Abstract

Morphological and functional studies on cell surfaces have been limited largely to cultured cells because of injury wrought to cells of solid tissues by commonly employed mechanical, enzymatic, or chelator dispersal methods. By using the staphylococcal epidermolytic toxin we avoided this problem; the toxin cleaves the intercellular spaces of human and mouse squamous epithelia without ultrastructural evidence of cytotoxicity. We studied the cell surface topography of neonatal mouse epidermis obtained two hours after injection of highly purified epidermolytic toxin. Immediately after sacrifice intraepithelial surfaces were exposed while the animals were immersed in fixative. Specimens were either freeze-fractured or embedded for transmission electron microscopy, or were critical-point-dried prior to platinum/carbon replication for transmission and scanning electron microscopy. Replicas could be prepared for transmission electron microscopy only if they were first stabilized with parloidion and then cleaned with both bleach and 40% chromate.

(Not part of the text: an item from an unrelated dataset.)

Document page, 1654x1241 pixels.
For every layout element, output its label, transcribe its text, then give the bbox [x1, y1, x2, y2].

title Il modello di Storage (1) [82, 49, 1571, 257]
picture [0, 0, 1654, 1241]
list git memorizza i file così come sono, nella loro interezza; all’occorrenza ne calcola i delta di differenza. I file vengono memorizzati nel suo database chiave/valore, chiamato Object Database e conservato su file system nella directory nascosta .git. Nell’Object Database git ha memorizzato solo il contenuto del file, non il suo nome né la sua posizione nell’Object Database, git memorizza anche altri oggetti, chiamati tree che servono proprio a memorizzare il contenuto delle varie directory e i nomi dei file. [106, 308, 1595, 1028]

By using these four complementary morphological methods (freeze-fracture, scanning electron microscopy, transmission electron microscopy of surface replicas, and standard thin sections), we could positively identify external membrane structures. The convoluted surface was studded by tenuous microvilli, scattered 15-20 nm particles, and hemispherical desmosomal mounds. Desmosomal plaques displayed randomly arrayed 15-20 nm globular particles comparable in distribution and density to particles observed in freeze-fractured desmosomes, and suggesting that desmosomal integral membrane particles span the external leaflet of the plasma membrane.